LA STORIA

Morì nel Pavese, identificato soldato della Valle Aurina

Karl Oberhollenzer fu ucciso nel 1945. La verità scoperta grazie al lavoro del ricercatore piacentino Piero Ricci che ha preso il via da una tomba senza nome nel cimitero di Rosasco



BOLZANO. Ha il nome di un giovane che era partito dalle Valle Aurina, da San Giovanni, una tomba rimasta per decenni senza indicazioni nel cimitero di Rosasco, in provincia di Pavia, al confine con il Piemonte.

Si tratta di Karl Oberhollenzer, nato il 27 aprile 1922 e ucciso fra il 5 e il 6 maggio 1945, probabilmente fucilato dopo una breve detenzione nell’ospedale psichiatrico di Vercelli, a pochi chilometri dai luoghi dell’esecuzione e della sepoltura.

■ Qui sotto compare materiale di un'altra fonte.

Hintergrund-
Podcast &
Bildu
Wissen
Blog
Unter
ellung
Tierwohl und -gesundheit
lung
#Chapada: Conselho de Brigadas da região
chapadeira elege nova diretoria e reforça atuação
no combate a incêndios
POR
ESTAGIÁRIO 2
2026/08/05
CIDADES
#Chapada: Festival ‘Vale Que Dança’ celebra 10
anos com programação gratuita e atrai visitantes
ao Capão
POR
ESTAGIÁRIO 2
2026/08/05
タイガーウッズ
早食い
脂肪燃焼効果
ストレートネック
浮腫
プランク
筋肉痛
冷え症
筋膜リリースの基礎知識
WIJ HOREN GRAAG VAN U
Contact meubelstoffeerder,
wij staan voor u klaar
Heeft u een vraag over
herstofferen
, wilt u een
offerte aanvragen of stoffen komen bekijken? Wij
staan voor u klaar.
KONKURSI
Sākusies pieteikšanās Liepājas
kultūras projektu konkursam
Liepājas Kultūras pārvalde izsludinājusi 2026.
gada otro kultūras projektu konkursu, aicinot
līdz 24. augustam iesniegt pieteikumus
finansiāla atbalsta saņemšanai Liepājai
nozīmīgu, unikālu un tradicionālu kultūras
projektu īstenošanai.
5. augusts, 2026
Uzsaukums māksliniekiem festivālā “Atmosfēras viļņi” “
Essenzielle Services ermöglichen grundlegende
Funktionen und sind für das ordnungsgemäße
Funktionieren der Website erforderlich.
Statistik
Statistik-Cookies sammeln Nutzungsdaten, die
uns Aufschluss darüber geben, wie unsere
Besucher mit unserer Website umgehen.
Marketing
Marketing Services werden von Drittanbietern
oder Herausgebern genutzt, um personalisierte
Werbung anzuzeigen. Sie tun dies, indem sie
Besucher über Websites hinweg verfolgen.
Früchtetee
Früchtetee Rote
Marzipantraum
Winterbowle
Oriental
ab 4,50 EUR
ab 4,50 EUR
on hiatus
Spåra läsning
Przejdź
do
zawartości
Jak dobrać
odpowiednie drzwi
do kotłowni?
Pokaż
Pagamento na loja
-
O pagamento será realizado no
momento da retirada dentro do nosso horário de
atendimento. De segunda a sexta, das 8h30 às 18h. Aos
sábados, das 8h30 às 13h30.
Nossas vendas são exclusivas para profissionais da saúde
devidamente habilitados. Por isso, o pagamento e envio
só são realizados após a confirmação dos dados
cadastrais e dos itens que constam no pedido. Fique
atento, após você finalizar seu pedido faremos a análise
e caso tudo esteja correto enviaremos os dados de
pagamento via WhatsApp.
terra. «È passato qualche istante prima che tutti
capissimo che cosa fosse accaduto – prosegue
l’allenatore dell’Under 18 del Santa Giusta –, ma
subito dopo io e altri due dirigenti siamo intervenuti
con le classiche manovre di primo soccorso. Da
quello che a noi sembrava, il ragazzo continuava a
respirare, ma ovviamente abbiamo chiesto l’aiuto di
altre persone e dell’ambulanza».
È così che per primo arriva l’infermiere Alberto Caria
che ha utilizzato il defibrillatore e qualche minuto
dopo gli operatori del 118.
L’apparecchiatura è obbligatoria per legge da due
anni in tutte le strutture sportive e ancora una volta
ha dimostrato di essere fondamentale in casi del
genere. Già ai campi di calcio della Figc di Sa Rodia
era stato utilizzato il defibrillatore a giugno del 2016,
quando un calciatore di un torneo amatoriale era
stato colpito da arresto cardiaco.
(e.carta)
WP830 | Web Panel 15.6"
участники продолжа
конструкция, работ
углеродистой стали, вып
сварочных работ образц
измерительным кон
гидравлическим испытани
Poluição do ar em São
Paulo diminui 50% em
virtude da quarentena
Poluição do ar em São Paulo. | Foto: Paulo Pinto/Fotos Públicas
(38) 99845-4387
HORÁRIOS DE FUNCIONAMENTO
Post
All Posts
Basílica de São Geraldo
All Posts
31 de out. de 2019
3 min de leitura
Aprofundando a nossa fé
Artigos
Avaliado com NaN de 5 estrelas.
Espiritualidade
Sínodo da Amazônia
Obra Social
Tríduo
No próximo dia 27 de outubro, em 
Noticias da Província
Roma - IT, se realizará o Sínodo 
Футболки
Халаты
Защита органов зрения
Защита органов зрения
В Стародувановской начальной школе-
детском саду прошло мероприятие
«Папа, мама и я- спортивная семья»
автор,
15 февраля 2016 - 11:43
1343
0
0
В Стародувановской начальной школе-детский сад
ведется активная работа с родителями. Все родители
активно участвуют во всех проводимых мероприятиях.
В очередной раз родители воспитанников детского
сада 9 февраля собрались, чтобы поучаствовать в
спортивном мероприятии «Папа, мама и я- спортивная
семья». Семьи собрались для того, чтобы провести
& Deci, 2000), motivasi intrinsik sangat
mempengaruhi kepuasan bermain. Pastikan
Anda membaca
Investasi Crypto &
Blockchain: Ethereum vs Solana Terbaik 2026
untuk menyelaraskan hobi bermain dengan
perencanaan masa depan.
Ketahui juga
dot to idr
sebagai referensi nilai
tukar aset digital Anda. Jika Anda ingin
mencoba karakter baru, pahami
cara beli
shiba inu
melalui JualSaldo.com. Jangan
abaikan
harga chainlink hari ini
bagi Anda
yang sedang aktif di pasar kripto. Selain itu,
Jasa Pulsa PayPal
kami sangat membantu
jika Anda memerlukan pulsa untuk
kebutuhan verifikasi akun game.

Il nome del soldato tumulato a Rosasco è stato ritrovato dallo storico Piero Ricci, membro del Grac - Gruppo ricerca aerei caduti di Piacenza -, che ha poi contattato i parenti altoatesini di Oberhollenzer, rintracciando tre sorelle e un fratello e il cugino Georg, dirigente di banca.

La famiglia di Karl si è già recata nel Pavese, ha visitato la tomba e vi ha portato una corona e un cero, lasciando aperta l’ipotesi di riesumare ciò che resta dello zio per seppellirlo in Valle Aurina.

Oltre a dare un nome ai resti di quel soldato e oltre a ricomporre la storia di quel giovane scomparso, Ricci ha ricostruito una vicenda che si intreccia con tante biografie e con episodi ed eventi accumulatisi nel periodo alla fine della Seconda guerra mondiale, tra la parabola della Repubblica sociale italiana (Rsi) e la Liberazione, l’avanzata degli alleati e la ritirata dell’esercito tedesco. E nelle forze armate tedesche, nella Wehrmacht, aveva combattuto Karl Oberhollenzer. Dopo gli studi al collegio Vinzentinum a Bressanone, aveva superato l’esame di maturità nel 1940 a Berlino e nel settembre dello stesso anno era stato aggregato alla Divisione alpina a Innsbruck. Nelle file della 5. Gebirgs-Division, come Ricci spiega nella sua ricerca storica, Oberhollenzer era stato impegnato in Grecia e poi a Leningrado, prima del trasferimento nel nord Italia, dove, mentre il conflitto lasciava spazio alle feste della liberazione, aveva conosciuto Barbara Forlani, appartenente ai Servizi Ausiliari Femminili, un corpo della Rsi. Ne era probabilmente nata una relazione e con gli altri soldati tedeschi in ritirata, Karl e Barbara arrivarono nel Vercellese e da qui la ricostruzione perde le tracce di verbali di forze dell’ordine e altri documenti dell’epoca ed entra nel territorio delle ipotesi.

"Forse – dice Ricci – i due volevano raggiungere la casa di lei, a Castelfranco Emilia, nel Modenese”. Vennero invece fermati e arrestati da partigiani. Con Karl e Barbara, c’era Bruna Callaini, capo gruppo ausiliarie. Finirono tutti all’ospedale psichiatrico a Vercelli e poi, in una vorticosa accelerazione di fatti, ordini, decisioni e tragedie, furono fucilati.